On May 2, 2024, California’s Second District Court of Appeals (appeals court for LA, Ventura, San Luis Obispo and Santa Barbara counties) issued an important decision on California’s lemon law. This decision allows buyers of used cars with the balance of the manufacturer’s warranty to use the California lemon law to obtain relief and damages. Stiles v. Kia Motors America, Inc. (case is too new for an official citation, but you can Google the decision.)

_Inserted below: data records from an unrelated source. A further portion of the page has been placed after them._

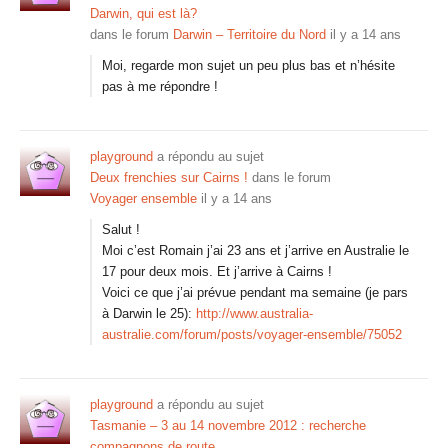
Darwin, qui est là?
dans le forum
Darwin – Territoire du Nord
il y a 14 ans
Moi, regarde mon sujet un peu plus bas et n’hésite
pas à me répondre !
playground
a répondu au sujet
Deux frenchies sur Cairns !
dans le forum
Voyager ensemble
il y a 14 ans
Salut !
Moi c’est Romain j’ai 23 ans et j’arrive en Australie le
17 pour deux mois. Et j’arrive à Cairns !
Voici ce que j’ai prévue pendant ma semaine (je pars
à Darwin le 25):
http://www.australia-
australie.com/forum/posts/voyager-ensemble/75052
playground
a répondu au sujet
Tasmanie – 3 au 14 novembre 2012 : recherche
compagnons de route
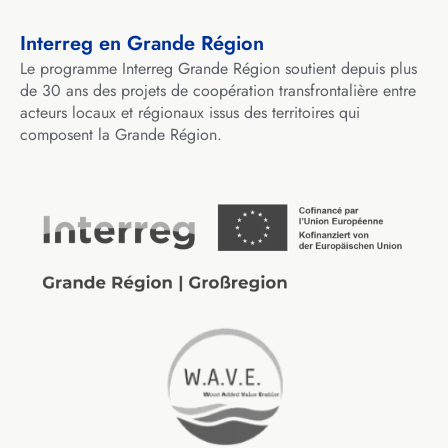
Interreg en Grande Région
Le programme Interreg Grande Région soutient depuis plus
de 30 ans des projets de coopération transfrontalière entre
acteurs locaux et régionaux issus des territoires qui
composent la Grande Région.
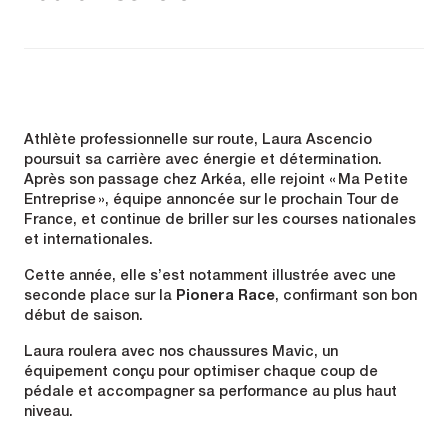
Athlète professionnelle sur route, Laura Ascencio
poursuit sa carrière avec énergie et détermination.
Après son passage chez Arkéa, elle rejoint « Ma Petite
Entreprise », équipe annoncée sur le prochain Tour de
France, et continue de briller sur les courses nationales
et internationales.
Cette année, elle s’est notamment illustrée avec une
seconde place sur la
Pionera Race
, confirmant son bon
début de saison.
Laura roulera avec nos chaussures Mavic, un
équipement conçu pour optimiser chaque coup de
pédale et accompagner sa performance au plus haut
niveau.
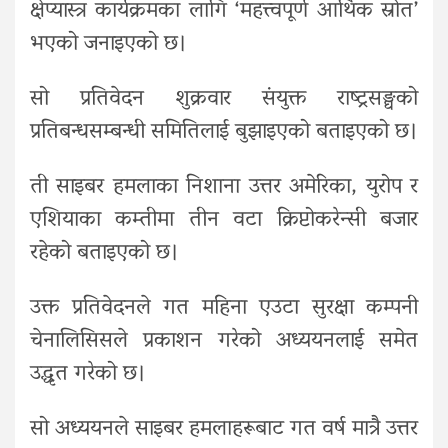
क्षेप्यास्त्र कार्यक्रमका लागि ‘महत्त्वपूर्ण आर्थिक स्रोत’
भएको जनाइएको छ।
सो प्रतिवेदन शुक्रवार संयुक्त राष्ट्रसङ्घको
प्रतिबन्धसम्बन्धी समितिलाई बुझाइएको बताइएको छ।
ती साइबर हमलाका निशाना उत्तर अमेरिका, युरोप र
एशियाका कम्तीमा तीन वटा क्रिप्टोकरेन्सी बजार
रहेको बताइएको छ।
उक्त प्रतिवेदनले गत महिना एउटा सुरक्षा कम्पनी
चेनालिसिसले प्रकाशन गरेको अध्ययनलाई समेत
उद्धृत गरेको छ।
सो अध्ययनले साइबर हमलाहरूबाट गत वर्ष मात्रै उत्तर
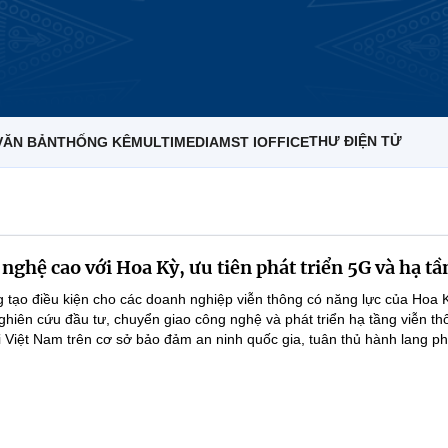
THƯ ĐIỆN TỬ
VĂN BẢN
THỐNG KÊ
MULTIMEDIA
MST IOFFICE
nghệ cao với Hoa Kỳ, ưu tiên phát triển 5G và hạ tầ
 tạo điều kiện cho các doanh nghiệp viễn thông có năng lực của Hoa K
ghiên cứu đầu tư, chuyển giao công nghệ và phát triển hạ tầng viễn th
i Việt Nam trên cơ sở bảo đảm an ninh quốc gia, tuân thủ hành lang phá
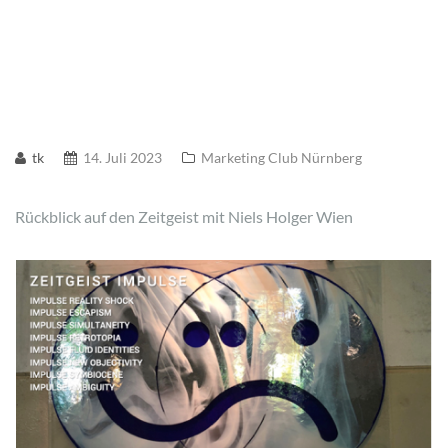
tk
14. Juli 2023
Marketing Club Nürnberg
Rückblick auf den Zeitgeist mit Niels Holger Wien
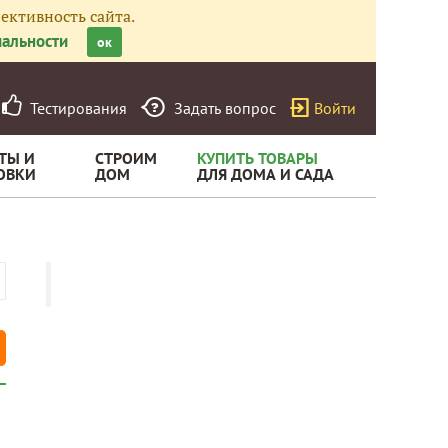
ективность сайта.
альности
ок
Тестирования
Задать вопрос
Войти
ТЫ И
СТРОИМ
КУПИТЬ ТОВАРЫ
ОВКИ
ДОМ
ДЛЯ ДОМА И САДА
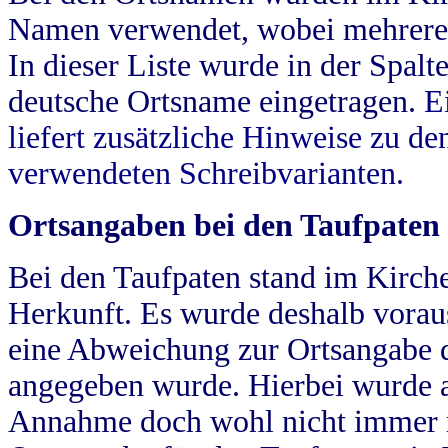
Namen verwendet, wobei mehrere
In dieser Liste wurde in der Spalt
deutsche Ortsname eingetragen.
E
liefert zusätzliche Hinweise zu 
verwendeten Schreibvarianten.
Ortsangaben bei den Taufpaten
Bei den Taufpaten stand im Kirch
Herkunft. Es wurde deshalb vorausg
eine Abweichung zur Ortsangabe d
angegeben wurde. Hierbei wurde all
Annahme doch wohl nicht immer ric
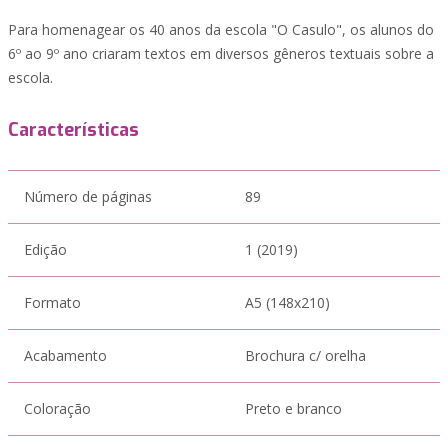
Para homenagear os 40 anos da escola "O Casulo", os alunos do
6º ao 9º ano criaram textos em diversos gêneros textuais sobre a
escola.
Características
Número de páginas
89
Edição
1 (2019)
Formato
A5 (148x210)
Acabamento
Brochura c/ orelha
Coloração
Preto e branco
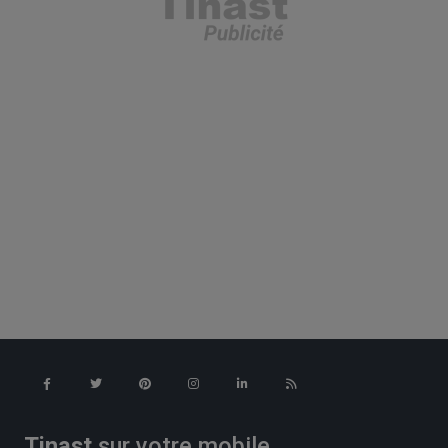
Tinast
sur votre mobile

This is an important decision as many manufacturers sell vehicles with lengthy warranties—the basic warranties on many vehicles commonly extend to 4 years and 50,000 miles or more. Car dealers currently offer for sale “certified pre-owned” vehicles which are lease returns, where the cars were originally leased but the lease has expired. Lease terms may vary but a 3 year/36,000 mile lease is common. The dealers take back these lease returns and then offer them for sale as “certified pre-owned vehicles” that come with the manufacturer’s warranty.
If the original manufacturer’s warranty has not expired (i.e. the lease driver only drove 36,000 miles out of a 50,000 basic warranty), then the second buyer has the remaining balance of the manufacturer’s warranty: 14,000 miles or the time remaining before warranty expiration. The buyer of one of these “certified pre-owned vehicles” may also receive a separate manufacturer’s warranty covering the vehicle for an additional term, sometimes up to 100,000 miles.

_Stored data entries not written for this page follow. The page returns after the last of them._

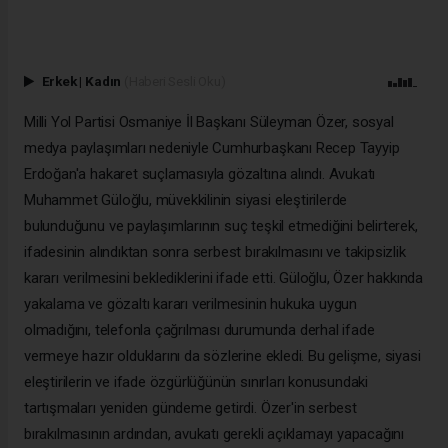
Erkek
|
Kadın
(Haberi Sesli Oku)
Milli Yol Partisi Osmaniye İl Başkanı Süleyman Özer, sosyal
medya paylaşımları nedeniyle Cumhurbaşkanı Recep Tayyip
Erdoğan'a hakaret suçlamasıyla gözaltına alındı. Avukatı
Muhammet Güloğlu, müvekkilinin siyasi eleştirilerde
bulunduğunu ve paylaşımlarının suç teşkil etmediğini belirterek,
ifadesinin alındıktan sonra serbest bırakılmasını ve takipsizlik
kararı verilmesini beklediklerini ifade etti. Güloğlu, Özer hakkında
yakalama ve gözaltı kararı verilmesinin hukuka uygun
olmadığını, telefonla çağrılması durumunda derhal ifade
vermeye hazır olduklarını da sözlerine ekledi. Bu gelişme, siyasi
eleştirilerin ve ifade özgürlüğünün sınırları konusundaki
tartışmaları yeniden gündeme getirdi. Özer'in serbest
bırakılmasının ardından, avukatı gerekli açıklamayı yapacağını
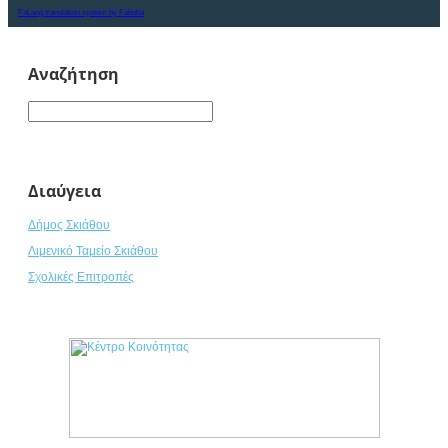
FaLang translation system by Faboba
Αναζήτηση
Διαύγεια
Δήμος Σκιάθου
Λιμενικό Ταμείο Σκιάθου
Σχολικές Επιτροπές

Thanks to the Stiles decision, buyers of used cars, whether or not “certified pre-owned”, that were sold with the balance of the original manufacturer’s warranty, now have rights under the California lemon law. If such vehicles cannot be repaired for defects following a reasonable number of repair attempts, the buyer can seek a refund of the purchase price or cash damages, and a winning consumer can have his or her attorney’s fees paid by the manufacturer.
In 2022, California’s Fourth District Court of Appeals (covering San Diego, Riverside and San Bernardino counties) decided Rodriguez v. FCA US LLC, 77 Cal. App. 5th 209. The Rodriguez decision held the opposite—that the California lemon law only applies to new cars, and does not cover used cars sold with the balance of the original manufacturer’s warranty. What this means is that if the car is purchased in the Second District (LA, Ventura, etc.), the Stiles rule applies. If purchased in the Fourth District (Riverside, San Diego, San Bernardino), the Rodriguez rule applies. Of course, if someone buys a car in the Fourth District and has a lemon law situation, he or she can always contact my firm to see if we can file the case in Los Angeles—there are several ways for a consumer to file his or her lawsuit in LA even if the car is bought in Riverside, San Diego or San Bernardino.
The Rodriguez decision did not specifically address “certified pre-owned warranties”, and my firm takes the position that “certified” pre-owned vehicles are 100% covered by the California lemon law.
I hope this short article helps you. Thank you for reading.